─── Task data ───

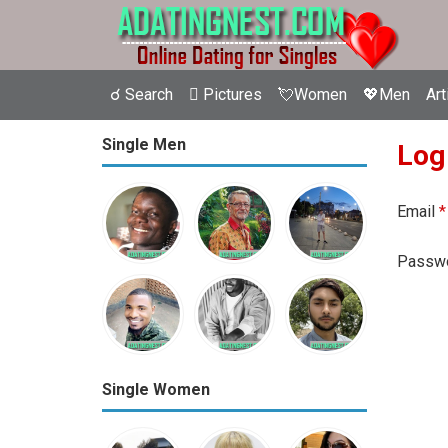
☌ Search
 Pictures
💘Women
💖Men
Art
Single Men
Log
Email
*
Passw
Single Women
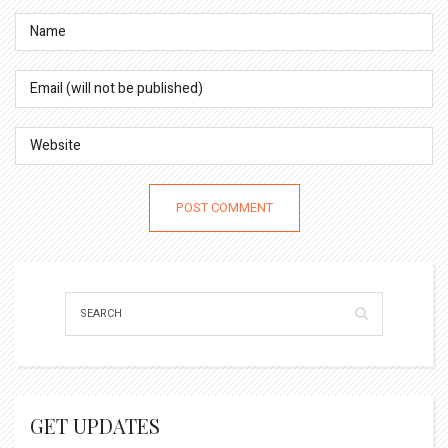
GET UPDATES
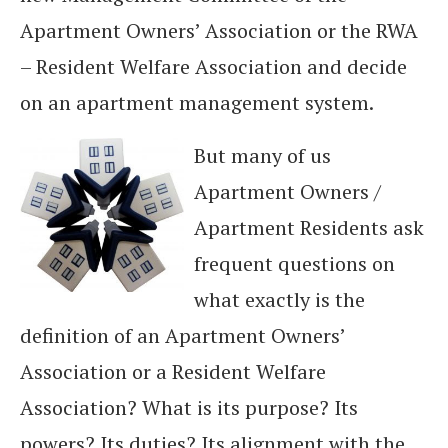
Apartment Owners’ Association or the RWA
– Resident Welfare Association and decide
on an apartment management system.
But many of us
Apartment Owners /
Apartment Residents ask
frequent questions on
what exactly is the
definition of an Apartment Owners’
Association or a Resident Welfare
Association? What is its purpose? Its
powers? Its duties? Its alignment with the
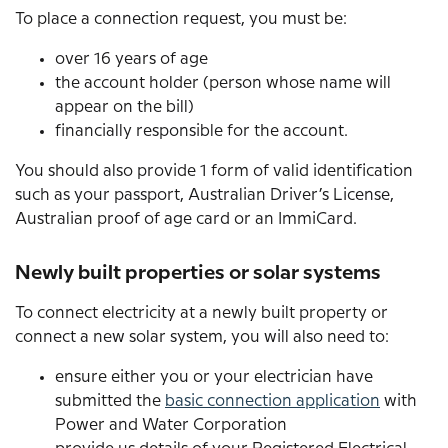
To place a connection request, you must be:
over 16 years of age
the account holder (person whose name will
appear on the bill)
financially responsible for the account.
You should also provide 1 form of valid identification
such as your passport, Australian Driver’s License,
Australian proof of age card or an ImmiCard.
Newly built properties or solar systems
To connect electricity at a newly built property or
connect a new solar system, you will also need to:
ensure either you or your electrician have
submitted the
basic connection application
with
Power and Water Corporation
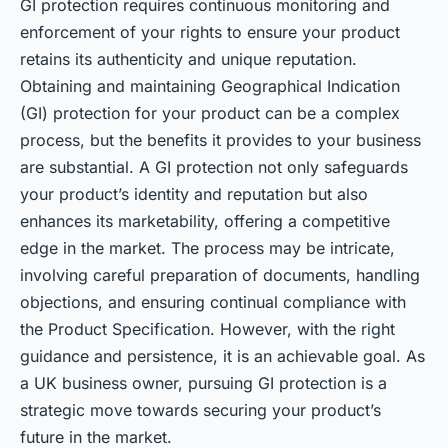
GI protection requires continuous monitoring and
enforcement of your rights to ensure your product
retains its authenticity and unique reputation.
Obtaining and maintaining Geographical Indication
(GI) protection for your product can be a complex
process, but the benefits it provides to your business
are substantial. A GI protection not only safeguards
your product’s identity and reputation but also
enhances its marketability, offering a competitive
edge in the market. The process may be intricate,
involving careful preparation of documents, handling
objections, and ensuring continual compliance with
the Product Specification. However, with the right
guidance and persistence, it is an achievable goal. As
a UK business owner, pursuing GI protection is a
strategic move towards securing your product’s
future in the market.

───

> _Exercise aim_
Please retype the records character for character, from their start up to and including the line containing "powers? Its duties? Its alignment with the", and leave the pictures out of your copy.

> _Exercise result_
☌ Search
 Pictures
💘Women
💖Men
Art
Single Men
Log
Email
*
Passw
Single Women
GET UPDATES
Apartment Owners’ Association or the RWA
– Resident Welfare Association and decide
on an apartment management system.
But many of us
Apartment Owners /
Apartment Residents ask
frequent questions on
what exactly is the
definition of an Apartment Owners’
Association or a Resident Welfare
Association? What is its purpose? Its
powers? Its duties? Its alignment with the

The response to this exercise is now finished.